Medicare não cobrirá os custos associados com o uso de equipamentos de CPAP , a menos que as avaliações apropriadas foram concluídos antes de iniciar o uso de um CPAP. Uma avaliação do sono em pessoa deve ser concluída antes de um paciente completar um estudo do sono. A falta de completar a avaliação vai impedir Medicaid de pagar para o tratamento com CPAP por apena sono. Como parte da avaliação geral , o paciente também deve realizar um estudo autônoma sono casa com um dispositivo de monitoramento sono casa que irá gravar padrões de respiração do paciente.
Reavaliação
Uma vez que as primeiras 12 semanas de tratamento é longo , o paciente deve ser reavaliado , a fim de continuar o tratamento e uso do CPAP sob Medicaid. A reavaliação deve ser concluída no prazo de oito primeiras semanas após o primeiro período de tratamento de 12 semanas foi encerrada. A paciente terá que ir para uma outra avaliação e completar outro estudo do sono casa autônoma usando um dispositivo de monitoramento do sono.
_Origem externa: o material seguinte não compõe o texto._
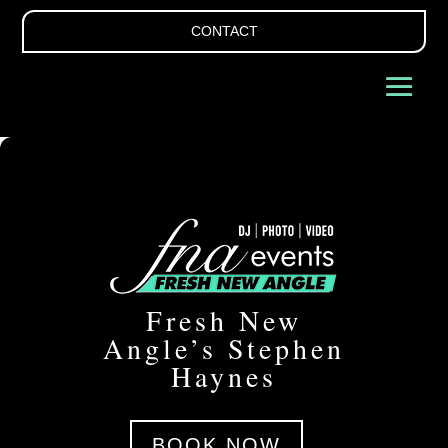
CONTACT
Fresh New
Angle’s Stephen
Haynes
BOOK NOW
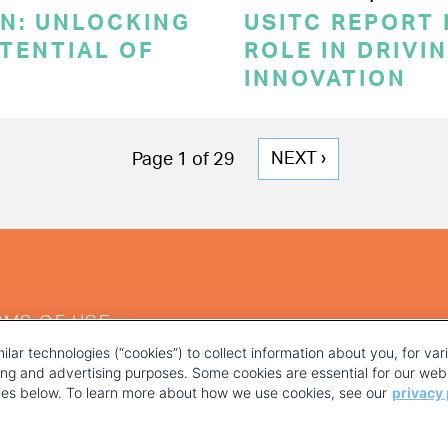
ON: UNLOCKING
USITC REPORT 
TENTIAL OF
ROLE IN DRIVI
INNOVATION
NEXT
NEXT ›
Page 1 of 29
PAGE
RMS OF USE
ilar technologies (“cookies”) to collect information about you, for va
ting and advertising purposes. Some cookies are essential for our webs
kies below. To learn more about how we use cookies, see our
privacy 
YOUR PRIVACY CHOICES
Formas de Conformidade deve ser concluída antes do estudo do sono ou as reivindicações serão negados pelo Medicaid.
Cobertura Limites
cobertura CPAP pelo Medicaid é limitado a um período de 12 semanas para os pacientes que foram diagnosticados com apnéia do sono obstruída ( OSA) . Se a condição de OSA do paciente melhorou durante as 12 semanas de usar um CPAP , é possível obter os limites de cobertura aumentou para permitir que o paciente continue a utilizar o CPAP.